What is required.
Only a number is wanted here: the count of lines in the data below where the string "refrigerator" occurs.

Stored data
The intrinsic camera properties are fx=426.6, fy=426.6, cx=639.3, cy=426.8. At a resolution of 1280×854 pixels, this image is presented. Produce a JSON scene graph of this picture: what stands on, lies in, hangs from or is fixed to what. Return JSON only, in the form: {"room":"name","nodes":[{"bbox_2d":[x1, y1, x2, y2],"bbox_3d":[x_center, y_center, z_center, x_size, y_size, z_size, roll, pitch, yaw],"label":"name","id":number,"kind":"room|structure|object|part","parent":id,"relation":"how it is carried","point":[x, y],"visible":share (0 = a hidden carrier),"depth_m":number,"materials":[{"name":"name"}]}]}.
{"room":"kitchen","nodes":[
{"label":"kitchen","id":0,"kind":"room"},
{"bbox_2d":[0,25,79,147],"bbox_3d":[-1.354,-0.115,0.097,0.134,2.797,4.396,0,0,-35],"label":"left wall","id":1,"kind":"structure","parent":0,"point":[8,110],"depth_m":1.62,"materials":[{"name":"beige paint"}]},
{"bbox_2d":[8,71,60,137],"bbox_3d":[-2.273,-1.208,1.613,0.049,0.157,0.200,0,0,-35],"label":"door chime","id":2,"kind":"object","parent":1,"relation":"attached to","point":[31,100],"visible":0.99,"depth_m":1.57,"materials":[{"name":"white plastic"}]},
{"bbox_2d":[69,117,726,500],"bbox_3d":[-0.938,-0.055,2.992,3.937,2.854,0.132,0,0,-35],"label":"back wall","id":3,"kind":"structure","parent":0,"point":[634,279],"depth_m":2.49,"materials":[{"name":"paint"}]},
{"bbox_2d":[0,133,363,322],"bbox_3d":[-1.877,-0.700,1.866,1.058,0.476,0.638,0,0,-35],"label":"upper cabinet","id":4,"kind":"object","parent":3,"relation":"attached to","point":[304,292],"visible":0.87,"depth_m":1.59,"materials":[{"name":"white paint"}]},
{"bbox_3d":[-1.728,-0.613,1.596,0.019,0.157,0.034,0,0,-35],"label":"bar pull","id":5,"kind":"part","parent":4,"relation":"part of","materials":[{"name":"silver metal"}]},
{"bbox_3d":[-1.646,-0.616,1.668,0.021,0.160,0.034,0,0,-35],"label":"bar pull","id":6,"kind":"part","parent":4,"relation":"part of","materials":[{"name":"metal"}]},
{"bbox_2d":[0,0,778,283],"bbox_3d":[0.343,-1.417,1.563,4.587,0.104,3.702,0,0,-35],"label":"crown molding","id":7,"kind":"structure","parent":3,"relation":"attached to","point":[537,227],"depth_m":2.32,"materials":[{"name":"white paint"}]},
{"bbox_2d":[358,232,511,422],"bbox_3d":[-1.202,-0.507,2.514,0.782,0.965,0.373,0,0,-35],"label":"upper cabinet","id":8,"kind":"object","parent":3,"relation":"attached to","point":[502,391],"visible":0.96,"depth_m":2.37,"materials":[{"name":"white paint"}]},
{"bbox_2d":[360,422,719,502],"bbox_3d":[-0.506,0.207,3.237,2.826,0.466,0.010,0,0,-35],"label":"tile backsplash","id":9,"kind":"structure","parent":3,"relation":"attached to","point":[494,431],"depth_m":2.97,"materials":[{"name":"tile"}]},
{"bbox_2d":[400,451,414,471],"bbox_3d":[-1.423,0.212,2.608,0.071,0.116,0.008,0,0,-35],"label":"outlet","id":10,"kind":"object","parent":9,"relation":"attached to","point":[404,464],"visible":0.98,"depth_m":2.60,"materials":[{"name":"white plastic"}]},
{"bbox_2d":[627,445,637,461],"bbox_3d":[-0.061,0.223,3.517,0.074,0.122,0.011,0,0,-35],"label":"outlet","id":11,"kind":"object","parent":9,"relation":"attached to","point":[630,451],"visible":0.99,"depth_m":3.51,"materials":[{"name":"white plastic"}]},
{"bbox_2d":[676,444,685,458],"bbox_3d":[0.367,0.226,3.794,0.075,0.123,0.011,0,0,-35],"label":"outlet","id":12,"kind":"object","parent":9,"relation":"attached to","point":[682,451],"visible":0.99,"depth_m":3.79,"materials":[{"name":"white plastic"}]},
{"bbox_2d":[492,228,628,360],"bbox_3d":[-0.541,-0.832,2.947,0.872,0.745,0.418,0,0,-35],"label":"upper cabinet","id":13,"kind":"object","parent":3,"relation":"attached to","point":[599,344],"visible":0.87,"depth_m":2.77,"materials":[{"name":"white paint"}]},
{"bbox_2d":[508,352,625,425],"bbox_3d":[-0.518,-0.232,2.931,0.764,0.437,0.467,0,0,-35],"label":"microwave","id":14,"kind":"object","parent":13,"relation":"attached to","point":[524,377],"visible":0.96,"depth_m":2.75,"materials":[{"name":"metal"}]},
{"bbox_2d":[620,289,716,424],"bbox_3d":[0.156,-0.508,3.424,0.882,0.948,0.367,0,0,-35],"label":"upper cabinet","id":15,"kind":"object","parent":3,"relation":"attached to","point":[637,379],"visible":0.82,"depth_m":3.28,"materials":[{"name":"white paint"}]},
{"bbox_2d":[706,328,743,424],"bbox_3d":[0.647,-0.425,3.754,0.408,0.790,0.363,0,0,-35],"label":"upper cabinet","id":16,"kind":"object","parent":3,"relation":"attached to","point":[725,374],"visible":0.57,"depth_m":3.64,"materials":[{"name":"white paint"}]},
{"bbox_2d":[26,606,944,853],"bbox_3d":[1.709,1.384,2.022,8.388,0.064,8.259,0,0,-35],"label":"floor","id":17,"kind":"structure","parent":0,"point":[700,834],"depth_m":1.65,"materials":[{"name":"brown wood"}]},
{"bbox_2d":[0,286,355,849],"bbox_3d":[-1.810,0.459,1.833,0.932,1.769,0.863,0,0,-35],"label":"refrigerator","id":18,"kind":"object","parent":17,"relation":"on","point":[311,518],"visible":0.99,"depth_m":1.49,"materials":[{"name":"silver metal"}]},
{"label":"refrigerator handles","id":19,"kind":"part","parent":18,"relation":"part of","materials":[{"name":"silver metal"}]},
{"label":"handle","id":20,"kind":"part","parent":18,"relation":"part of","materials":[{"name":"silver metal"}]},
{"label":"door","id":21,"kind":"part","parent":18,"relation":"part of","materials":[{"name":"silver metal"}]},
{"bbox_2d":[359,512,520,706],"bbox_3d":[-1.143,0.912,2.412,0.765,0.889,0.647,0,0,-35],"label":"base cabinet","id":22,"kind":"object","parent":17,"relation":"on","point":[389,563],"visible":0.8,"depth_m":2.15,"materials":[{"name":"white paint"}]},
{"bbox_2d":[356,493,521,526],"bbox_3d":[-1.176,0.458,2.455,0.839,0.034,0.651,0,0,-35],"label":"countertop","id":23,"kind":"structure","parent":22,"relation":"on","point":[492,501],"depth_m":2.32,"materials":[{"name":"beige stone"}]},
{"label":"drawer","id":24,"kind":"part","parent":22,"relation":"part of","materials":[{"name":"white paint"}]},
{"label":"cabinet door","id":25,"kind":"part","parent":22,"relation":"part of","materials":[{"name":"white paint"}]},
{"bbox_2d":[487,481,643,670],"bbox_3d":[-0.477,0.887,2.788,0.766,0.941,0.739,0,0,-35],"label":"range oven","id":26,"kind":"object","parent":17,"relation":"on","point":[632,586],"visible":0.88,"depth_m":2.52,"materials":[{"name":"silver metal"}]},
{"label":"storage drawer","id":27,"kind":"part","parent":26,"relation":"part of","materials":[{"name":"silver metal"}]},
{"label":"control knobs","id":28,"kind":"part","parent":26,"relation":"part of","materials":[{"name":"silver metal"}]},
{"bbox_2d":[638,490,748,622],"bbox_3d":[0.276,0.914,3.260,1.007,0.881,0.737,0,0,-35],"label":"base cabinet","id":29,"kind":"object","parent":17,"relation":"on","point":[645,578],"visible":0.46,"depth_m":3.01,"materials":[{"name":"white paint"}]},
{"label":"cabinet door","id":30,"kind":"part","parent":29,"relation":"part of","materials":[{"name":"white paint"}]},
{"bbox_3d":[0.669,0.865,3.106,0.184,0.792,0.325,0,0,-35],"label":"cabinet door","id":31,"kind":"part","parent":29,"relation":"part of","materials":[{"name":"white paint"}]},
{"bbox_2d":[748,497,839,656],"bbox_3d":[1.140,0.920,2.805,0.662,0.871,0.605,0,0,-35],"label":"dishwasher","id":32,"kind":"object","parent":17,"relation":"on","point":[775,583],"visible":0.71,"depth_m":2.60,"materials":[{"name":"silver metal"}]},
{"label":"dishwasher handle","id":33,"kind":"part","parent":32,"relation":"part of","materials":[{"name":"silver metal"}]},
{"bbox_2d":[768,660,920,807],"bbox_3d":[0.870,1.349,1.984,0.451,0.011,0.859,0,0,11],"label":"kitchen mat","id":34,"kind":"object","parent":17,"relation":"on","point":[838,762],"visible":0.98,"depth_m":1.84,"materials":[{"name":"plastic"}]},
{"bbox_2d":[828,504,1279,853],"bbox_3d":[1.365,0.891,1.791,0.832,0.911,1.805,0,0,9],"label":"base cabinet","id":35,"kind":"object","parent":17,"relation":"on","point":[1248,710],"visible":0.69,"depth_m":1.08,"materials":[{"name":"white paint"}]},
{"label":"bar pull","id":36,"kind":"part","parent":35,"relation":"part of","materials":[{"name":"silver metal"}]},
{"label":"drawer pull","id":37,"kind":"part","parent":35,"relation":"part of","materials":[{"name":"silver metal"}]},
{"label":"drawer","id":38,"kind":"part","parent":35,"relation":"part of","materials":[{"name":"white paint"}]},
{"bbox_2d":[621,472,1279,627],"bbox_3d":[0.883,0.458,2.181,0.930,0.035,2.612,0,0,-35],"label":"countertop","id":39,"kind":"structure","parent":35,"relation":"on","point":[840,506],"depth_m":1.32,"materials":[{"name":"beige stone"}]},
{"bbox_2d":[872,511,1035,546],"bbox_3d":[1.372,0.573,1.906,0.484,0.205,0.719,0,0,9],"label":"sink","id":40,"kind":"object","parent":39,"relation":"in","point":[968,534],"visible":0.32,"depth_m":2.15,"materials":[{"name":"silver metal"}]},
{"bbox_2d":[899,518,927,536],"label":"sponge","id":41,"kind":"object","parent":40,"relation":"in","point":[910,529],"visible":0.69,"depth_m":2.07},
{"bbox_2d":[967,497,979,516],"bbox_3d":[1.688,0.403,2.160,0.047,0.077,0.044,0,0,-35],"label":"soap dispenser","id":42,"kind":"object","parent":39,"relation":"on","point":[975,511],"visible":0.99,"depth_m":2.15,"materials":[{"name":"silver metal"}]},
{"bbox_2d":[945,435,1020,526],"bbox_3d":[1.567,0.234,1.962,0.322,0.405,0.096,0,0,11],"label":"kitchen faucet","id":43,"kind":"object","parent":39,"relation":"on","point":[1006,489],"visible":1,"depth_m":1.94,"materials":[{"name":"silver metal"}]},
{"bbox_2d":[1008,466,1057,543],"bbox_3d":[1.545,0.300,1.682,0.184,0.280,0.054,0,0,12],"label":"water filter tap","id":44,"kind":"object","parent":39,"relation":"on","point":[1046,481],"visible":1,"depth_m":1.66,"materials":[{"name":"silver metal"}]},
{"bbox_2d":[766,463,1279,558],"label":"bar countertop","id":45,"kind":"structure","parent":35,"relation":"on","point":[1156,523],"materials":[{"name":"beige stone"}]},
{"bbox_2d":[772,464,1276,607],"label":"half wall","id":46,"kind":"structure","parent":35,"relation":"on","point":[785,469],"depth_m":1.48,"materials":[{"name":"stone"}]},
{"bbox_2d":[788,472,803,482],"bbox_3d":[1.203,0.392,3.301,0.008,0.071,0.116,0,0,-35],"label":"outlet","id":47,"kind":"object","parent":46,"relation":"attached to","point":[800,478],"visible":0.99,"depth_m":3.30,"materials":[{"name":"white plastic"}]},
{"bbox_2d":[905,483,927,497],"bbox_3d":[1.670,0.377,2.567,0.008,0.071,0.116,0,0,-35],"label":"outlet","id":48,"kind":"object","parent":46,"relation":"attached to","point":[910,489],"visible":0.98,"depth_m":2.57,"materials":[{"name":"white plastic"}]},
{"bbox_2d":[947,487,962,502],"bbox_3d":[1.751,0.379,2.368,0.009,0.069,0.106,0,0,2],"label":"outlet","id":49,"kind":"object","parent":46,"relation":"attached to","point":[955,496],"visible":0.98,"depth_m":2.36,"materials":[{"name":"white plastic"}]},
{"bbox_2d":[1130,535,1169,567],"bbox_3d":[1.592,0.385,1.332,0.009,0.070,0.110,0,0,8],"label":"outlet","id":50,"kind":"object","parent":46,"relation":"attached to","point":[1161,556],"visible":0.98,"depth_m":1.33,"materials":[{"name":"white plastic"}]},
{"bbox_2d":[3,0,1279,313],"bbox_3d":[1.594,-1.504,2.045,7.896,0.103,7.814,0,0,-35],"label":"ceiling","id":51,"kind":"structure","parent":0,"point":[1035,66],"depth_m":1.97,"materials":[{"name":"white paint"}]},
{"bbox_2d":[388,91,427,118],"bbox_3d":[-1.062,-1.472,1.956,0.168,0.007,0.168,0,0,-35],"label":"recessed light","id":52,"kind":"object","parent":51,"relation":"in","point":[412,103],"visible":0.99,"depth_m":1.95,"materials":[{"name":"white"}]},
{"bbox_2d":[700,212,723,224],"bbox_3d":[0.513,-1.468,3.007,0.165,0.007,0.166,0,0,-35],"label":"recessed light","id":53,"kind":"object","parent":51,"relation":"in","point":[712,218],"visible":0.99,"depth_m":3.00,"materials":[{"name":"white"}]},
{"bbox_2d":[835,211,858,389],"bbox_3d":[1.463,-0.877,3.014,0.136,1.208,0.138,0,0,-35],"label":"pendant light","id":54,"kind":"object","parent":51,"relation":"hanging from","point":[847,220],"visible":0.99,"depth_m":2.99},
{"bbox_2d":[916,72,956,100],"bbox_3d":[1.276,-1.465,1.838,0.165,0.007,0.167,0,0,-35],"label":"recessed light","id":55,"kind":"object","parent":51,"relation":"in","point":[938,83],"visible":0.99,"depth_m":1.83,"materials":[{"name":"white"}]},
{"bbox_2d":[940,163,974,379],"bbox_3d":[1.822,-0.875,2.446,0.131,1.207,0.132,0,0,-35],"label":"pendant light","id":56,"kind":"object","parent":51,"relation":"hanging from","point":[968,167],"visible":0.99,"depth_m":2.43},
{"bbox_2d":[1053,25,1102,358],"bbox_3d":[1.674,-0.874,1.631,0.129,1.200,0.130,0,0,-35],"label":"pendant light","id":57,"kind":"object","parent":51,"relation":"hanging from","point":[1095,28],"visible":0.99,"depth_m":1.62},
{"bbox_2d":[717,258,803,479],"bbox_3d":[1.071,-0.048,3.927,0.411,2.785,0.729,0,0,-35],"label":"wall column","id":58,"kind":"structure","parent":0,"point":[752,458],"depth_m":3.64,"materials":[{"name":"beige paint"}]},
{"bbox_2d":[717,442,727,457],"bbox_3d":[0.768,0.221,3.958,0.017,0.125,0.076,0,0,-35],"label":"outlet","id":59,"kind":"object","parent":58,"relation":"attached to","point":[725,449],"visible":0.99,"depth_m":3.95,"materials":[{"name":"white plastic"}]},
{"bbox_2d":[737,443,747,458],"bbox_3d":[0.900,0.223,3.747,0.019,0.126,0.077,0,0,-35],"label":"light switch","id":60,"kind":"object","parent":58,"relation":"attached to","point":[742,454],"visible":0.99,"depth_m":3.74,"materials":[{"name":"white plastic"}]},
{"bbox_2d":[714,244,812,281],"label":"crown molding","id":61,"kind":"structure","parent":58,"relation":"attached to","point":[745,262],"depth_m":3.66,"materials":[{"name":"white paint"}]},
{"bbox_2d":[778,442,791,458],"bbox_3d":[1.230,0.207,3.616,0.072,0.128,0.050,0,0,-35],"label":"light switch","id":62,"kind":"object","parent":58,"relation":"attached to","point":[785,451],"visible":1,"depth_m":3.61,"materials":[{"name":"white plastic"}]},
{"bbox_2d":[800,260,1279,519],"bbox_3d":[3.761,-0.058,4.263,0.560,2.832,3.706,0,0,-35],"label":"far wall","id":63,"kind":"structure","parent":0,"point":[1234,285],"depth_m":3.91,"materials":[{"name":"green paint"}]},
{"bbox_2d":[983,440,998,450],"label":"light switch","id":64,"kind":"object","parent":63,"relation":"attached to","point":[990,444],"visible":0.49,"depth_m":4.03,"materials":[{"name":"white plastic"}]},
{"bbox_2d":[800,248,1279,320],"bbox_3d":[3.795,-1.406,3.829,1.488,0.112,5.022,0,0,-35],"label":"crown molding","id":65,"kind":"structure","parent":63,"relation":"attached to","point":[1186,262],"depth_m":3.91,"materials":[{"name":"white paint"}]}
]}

Exercise result.
2